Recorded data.
* * *
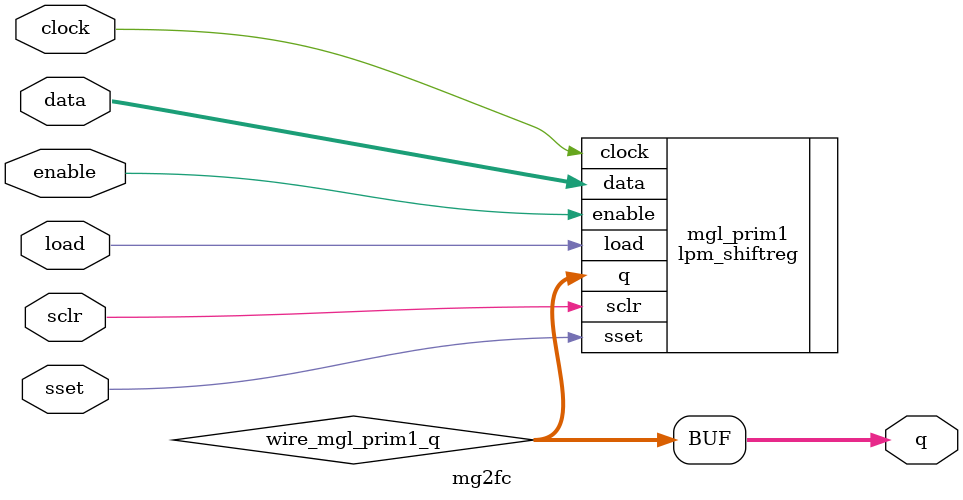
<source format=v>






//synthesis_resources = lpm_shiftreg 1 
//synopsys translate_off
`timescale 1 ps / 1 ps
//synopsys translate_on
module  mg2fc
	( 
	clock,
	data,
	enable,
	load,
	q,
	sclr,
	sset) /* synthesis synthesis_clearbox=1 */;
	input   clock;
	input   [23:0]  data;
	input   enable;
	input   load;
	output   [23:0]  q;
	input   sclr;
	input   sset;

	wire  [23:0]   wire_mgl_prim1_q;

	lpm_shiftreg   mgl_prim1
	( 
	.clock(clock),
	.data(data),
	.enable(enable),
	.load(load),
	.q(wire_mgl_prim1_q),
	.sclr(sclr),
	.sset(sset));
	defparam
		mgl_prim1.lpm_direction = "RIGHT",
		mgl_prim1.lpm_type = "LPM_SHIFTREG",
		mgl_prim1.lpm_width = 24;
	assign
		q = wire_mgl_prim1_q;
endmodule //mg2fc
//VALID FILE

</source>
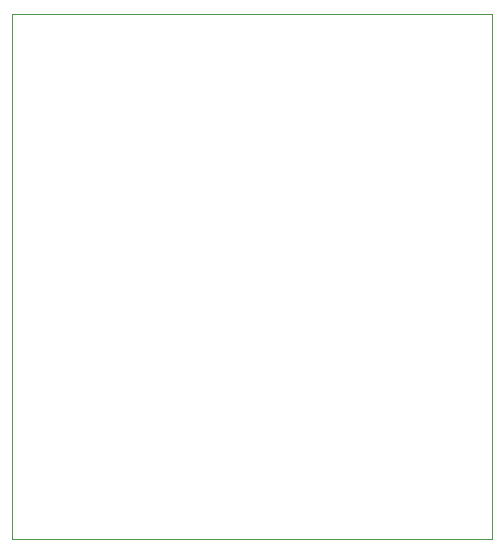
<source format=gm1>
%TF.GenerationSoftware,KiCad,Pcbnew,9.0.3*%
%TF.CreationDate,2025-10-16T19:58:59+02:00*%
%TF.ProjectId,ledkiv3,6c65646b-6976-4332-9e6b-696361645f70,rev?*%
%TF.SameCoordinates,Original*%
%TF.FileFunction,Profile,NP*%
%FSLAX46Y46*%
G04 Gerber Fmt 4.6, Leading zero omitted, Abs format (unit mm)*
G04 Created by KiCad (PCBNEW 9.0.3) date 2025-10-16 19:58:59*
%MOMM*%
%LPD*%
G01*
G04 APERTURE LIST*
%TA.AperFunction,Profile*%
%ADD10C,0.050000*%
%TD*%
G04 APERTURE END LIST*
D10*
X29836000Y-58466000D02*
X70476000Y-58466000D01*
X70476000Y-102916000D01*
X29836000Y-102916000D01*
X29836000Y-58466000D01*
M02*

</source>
* * *
Exercise.
All of the entries above should be copied exactly, except for the pictures.

Task response.
<source format=v>






//synthesis_resources = lpm_shiftreg 1 
//synopsys translate_off
`timescale 1 ps / 1 ps
//synopsys translate_on
module  mg2fc
	( 
	clock,
	data,
	enable,
	load,
	q,
	sclr,
	sset) /* synthesis synthesis_clearbox=1 */;
	input   clock;
	input   [23:0]  data;
	input   enable;
	input   load;
	output   [23:0]  q;
	input   sclr;
	input   sset;

	wire  [23:0]   wire_mgl_prim1_q;

	lpm_shiftreg   mgl_prim1
	( 
	.clock(clock),
	.data(data),
	.enable(enable),
	.load(load),
	.q(wire_mgl_prim1_q),
	.sclr(sclr),
	.sset(sset));
	defparam
		mgl_prim1.lpm_direction = "RIGHT",
		mgl_prim1.lpm_type = "LPM_SHIFTREG",
		mgl_prim1.lpm_width = 24;
	assign
		q = wire_mgl_prim1_q;
endmodule //mg2fc
//VALID FILE

</source>
<source format=gm1>
%TF.GenerationSoftware,KiCad,Pcbnew,9.0.3*%
%TF.CreationDate,2025-10-16T19:58:59+02:00*%
%TF.ProjectId,ledkiv3,6c65646b-6976-4332-9e6b-696361645f70,rev?*%
%TF.SameCoordinates,Original*%
%TF.FileFunction,Profile,NP*%
%FSLAX46Y46*%
G04 Gerber Fmt 4.6, Leading zero omitted, Abs format (unit mm)*
G04 Created by KiCad (PCBNEW 9.0.3) date 2025-10-16 19:58:59*
%MOMM*%
%LPD*%
G01*
G04 APERTURE LIST*
%TA.AperFunction,Profile*%
%ADD10C,0.050000*%
%TD*%
G04 APERTURE END LIST*
D10*
X29836000Y-58466000D02*
X70476000Y-58466000D01*
X70476000Y-102916000D01*
X29836000Y-102916000D01*
X29836000Y-58466000D01*
M02*

</source>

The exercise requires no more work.